Sugar companies paid Harvard scientists to release their 1960s study to downplay the link of sugar as a risk factor for coronary heart disease. They placed the blame on fat intake instead, a newly released historical document shows.
In a new study by scientists from the Institute for Health Policy Studies and the University of California, San Francisco, the internal sugar industry documents suggest that the results of five decades of studies have been greatly shaped by the sugar industry.
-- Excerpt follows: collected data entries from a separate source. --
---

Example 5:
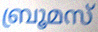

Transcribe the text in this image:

ബ്രൂമസ്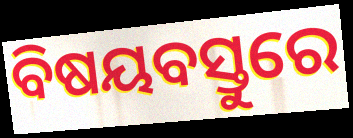
ବିଷୟବସ୍ତୁରେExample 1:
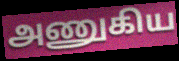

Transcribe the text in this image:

அணுகிய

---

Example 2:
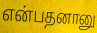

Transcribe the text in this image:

என்பதனானு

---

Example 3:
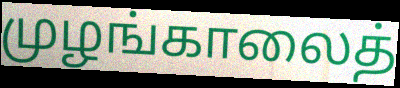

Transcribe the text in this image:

முழங்காலைத்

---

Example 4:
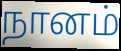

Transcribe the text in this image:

நானம்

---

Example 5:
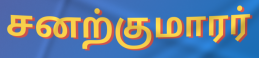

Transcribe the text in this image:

சனற்குமாரர்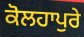
ਕੋਲਹਾਪੁਰੇ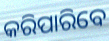
କରିପାରିବେ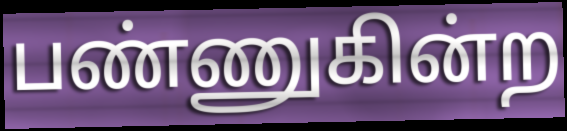
பண்ணுகின்ற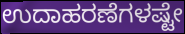
ಉದಾಹರಣೆಗಳಷ್ಟೇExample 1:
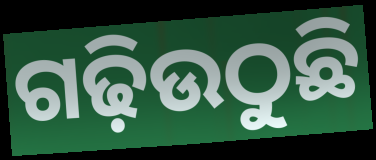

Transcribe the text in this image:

ଗଢ଼ିଉଠୁଛି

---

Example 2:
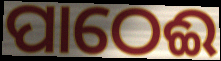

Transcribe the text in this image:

ପାଠେଈ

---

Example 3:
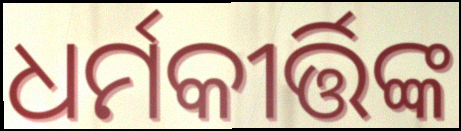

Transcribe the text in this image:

Published in the journal JAMA Internal Medicine, the analysis is based on the correspondence between the scientists at Harvard University and a sugar trade industry, Sugar Association, which evolved from the Sugar Research Foundation (SRF). In 1964, the group secretly discussed a campaign to downplay the link of sugar to coronary heart disease (CHD). It aims to stem the negative attitudes toward sugar when various studies emerged and released a possible link between sugar and heart disease.
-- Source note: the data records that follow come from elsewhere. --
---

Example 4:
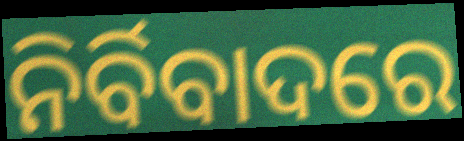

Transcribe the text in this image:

ନିର୍ବିବାଦରେ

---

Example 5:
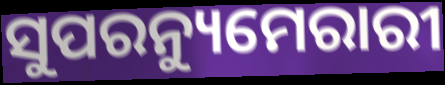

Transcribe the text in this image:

ସୁପରନ୍ୟୁମେରାରୀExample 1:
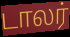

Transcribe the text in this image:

டாலர்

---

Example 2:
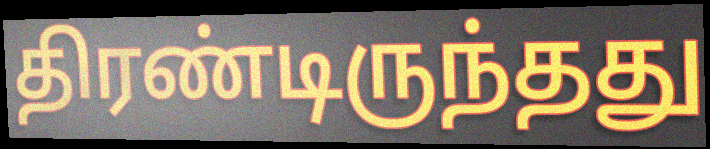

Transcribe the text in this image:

திரண்டிருந்தது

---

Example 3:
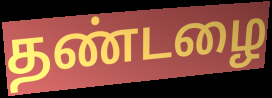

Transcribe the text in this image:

தண்டழை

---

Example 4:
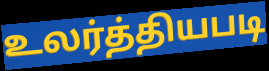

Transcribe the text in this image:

உலர்த்தியபடி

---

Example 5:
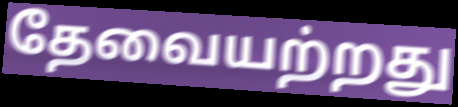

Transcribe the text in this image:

தேவையற்றது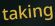
taking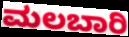
ಮಲಬಾರಿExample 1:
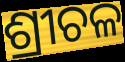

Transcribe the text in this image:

ଶ୍ରୀଚଳ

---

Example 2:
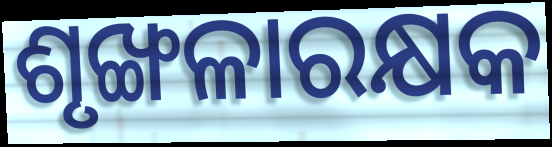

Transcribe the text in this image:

ଶୃଙ୍ଖଳାରକ୍ଷକ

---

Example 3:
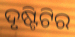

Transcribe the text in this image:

ଦୃଷ୍ଟିଟିର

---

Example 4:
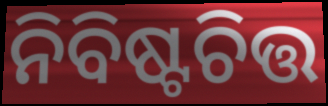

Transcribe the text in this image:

"The literature review helped shape not only public opinion on what causes heart problems but also the scientific community's view of how to evaluate dietary risk factors for heart disease," said study investigator Cristin Kearns from the University of California San Francisco, who discovered the industry documents.
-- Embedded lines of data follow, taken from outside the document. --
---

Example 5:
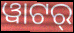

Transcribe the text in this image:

ୱାଟର୍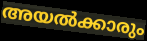
അയൽക്കാരും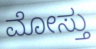
ಮೋಸ್ತು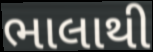
ભાલાથી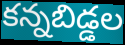
కన్నబిడ్డల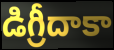
డిగ్రీదాకాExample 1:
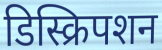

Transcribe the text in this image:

डिस्क्रिपशन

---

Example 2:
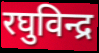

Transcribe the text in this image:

रघुविन्द्र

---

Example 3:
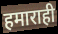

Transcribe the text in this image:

हमाराही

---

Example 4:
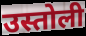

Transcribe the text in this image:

उस्तोली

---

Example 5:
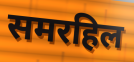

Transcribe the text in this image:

समरहिल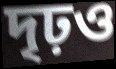
দৃঢ়ও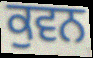
ਕੁਵਨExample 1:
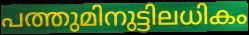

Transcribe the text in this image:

പത്തുമിനുട്ടിലധികം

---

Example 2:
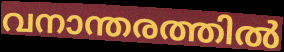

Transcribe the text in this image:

വനാന്തരത്തിൽ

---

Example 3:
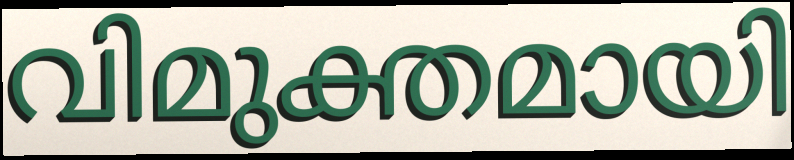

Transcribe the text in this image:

വിമുക്തമായി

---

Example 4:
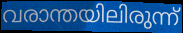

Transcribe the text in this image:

വരാന്തയിലിരുന്ന്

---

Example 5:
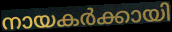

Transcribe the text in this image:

നായകർക്കായിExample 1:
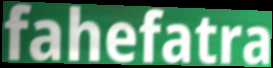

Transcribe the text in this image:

fahefatra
The researchers examined more than 340 documents between two individuals and the sugar industry. The two scientists are Roger Adams, a professor of organic chemistry who is part of the scientific advisory boards for the sugar industry and Dr. Mark Hegsted, one of the Harvard scientists who released the study back in the '60s.
The first link between sugar and heart disease was released during the 1950s. After more than a decade, the SRF funded a literature review in 1965, focusing more on the role of fat and cholesterol in the development of CHD.
The researchers of the newly released historical document call for unbiased scientific studies by people who do not have conflicts of interests.
"As the saying goes, he who pays the piper calls the tune," said co-author Stanton A. Glantz, a professor of medicine at UCSF.
"There are all kinds of ways that you can subtly manipulate the outcome of a study, which industry is very well practiced at," he added.